Instruction: Rewrite everything from "The Indian cricket board, through" down to "India dressing room." in the article on Rahul Dravid, swapping "national coach" for "head coach".

Feb.11 (CRICKETNMORE) - Rahul Dravid is the man Indian cricket is looking at today. Never has a coach of the junior India team received so much attention as he is getting after India won the Under-19 World Cup in New Zealand.

A victorious team will have a lot to talk about its success just as a losing team has in trotting out excuses. That's the difference between the Dravid-inspired India juniors and the senior team now in South Africa.

Dravid can give the Indian cricket board and the senior team a lot of inputs to prepare for the tours of England and Australia later this year and his template can do a world of good for the Kohli-Shastri combine as well as the national selectors. 

Dravid's is not the first India team to win the junior World Cup, three other teams, including one captained by Virat Kohli, had done it before. The record fourth triumph at Tauranga was a kind of tie-breaker as Australia had also won the cup thrice before the two teams met in the final. 

The Indian cricket board, through its Cricket Advisory Committee comprising Sachin Tendulkar, Saurav Ganguly and Vangipurappu Venkata Sai Laxman, was willing to meet all the demands of Dravid for taking over as the national coach. He was the first choice, not Anil Kumble. 

Dravid rejected the offer. Instead, he chose to mentor India A and Under-19 teams, and that on his own terms. Many were surprised at his decision, but he had a clear idea what exactly he wanted to do, he was looking to do something truly constructive. Also, perhaps, he did not want to coach a team which had players with whom he had shared the India dressing room.

Dravid's hunch was proved correct, looking at the way his friend and teammate Anil Kumble was appointed and "sacked" to bring back his predecessor Ravi Shastri with the captain and a couple of senior players playing a part in the swapping. Only a couple of India captains had not only their say but also their way.

Dravid may not have had the kind of free hand he has as national junior coach if he had been manning the seniors. He insisted on a longish camp before the boys left and landed in New Zealand two weeks before the event started. 

Even the usually tight-fisted board did not have the courage to question him. The whole exercise cost quite a bit and at the end of it all it was money well spent.

Quite in contrast, the senior team did not think or fight for such an elaborate plan before they embarked on their tour to South Africa. They hardly had the time for acclimatisation or could study the pitches before going into the first Test and the result is there for all to see, more so the way they lost the series straight, before fighting back to win the third and last Test, leaving them to rue their poor planning.

Dravid is not looking after only the juniors, he, in fact, keeps an eye on the requirements of the senior side. He quietly puts in a word to chief selector Mannava Sri Kanth Prasad on the juniors ready to join senior ranks, or at least a shot at. 

The chief selector publicly acknowledged the timely advice of Dravid in the selection of the two wrist spinners Kuldeep Yadav and Yazuvendra Chahal, and top-order batsman Shreyas Iyer on the strength of their showing for India A.

Source material:
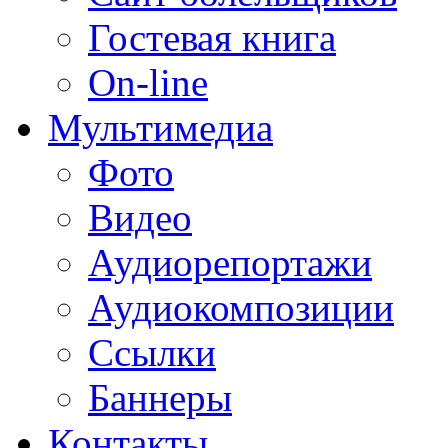
Гостевая книга
On-line
Мультимедиа
Фото
Видео
Аудиорепортажи
Аудиокомпозиции
Ссылки
Баннеры
Контакты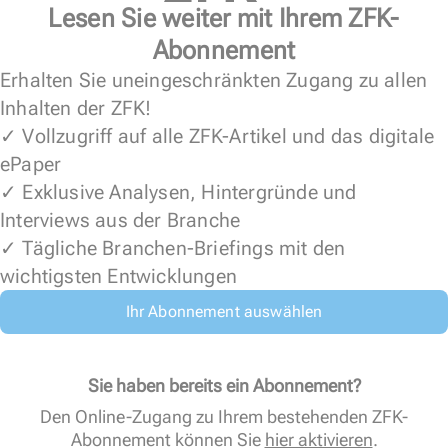
Lesen Sie weiter mit Ihrem ZFK-
Abonnement
Erhalten Sie uneingeschränkten Zugang zu allen
Inhalten der ZFK!
✓ Vollzugriff auf alle ZFK-Artikel und das digitale
ePaper
✓ Exklusive Analysen, Hintergründe und
Interviews aus der Branche
✓ Tägliche Branchen-Briefings mit den
wichtigsten Entwicklungen
Ihr Abonnement auswählen
Sie haben bereits ein Abonnement?
Den Online-Zugang zu Ihrem bestehenden ZFK-
Abonnement können Sie
hier aktivieren
.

Response:
The Indian cricket board, through its Cricket Advisory Committee comprising Sachin Tendulkar, Saurav Ganguly and Vangipurappu Venkata Sai Laxman, was willing to meet all the demands of Dravid for taking over as the head coach. He was the first choice, not Anil Kumble. 

Dravid rejected the offer. Instead, he chose to mentor India A and Under-19 teams, and that on his own terms. Many were surprised at his decision, but he had a clear idea what exactly he wanted to do, he was looking to do something truly constructive. Also, perhaps, he did not want to coach a team which had players with whom he had shared the India dressing room.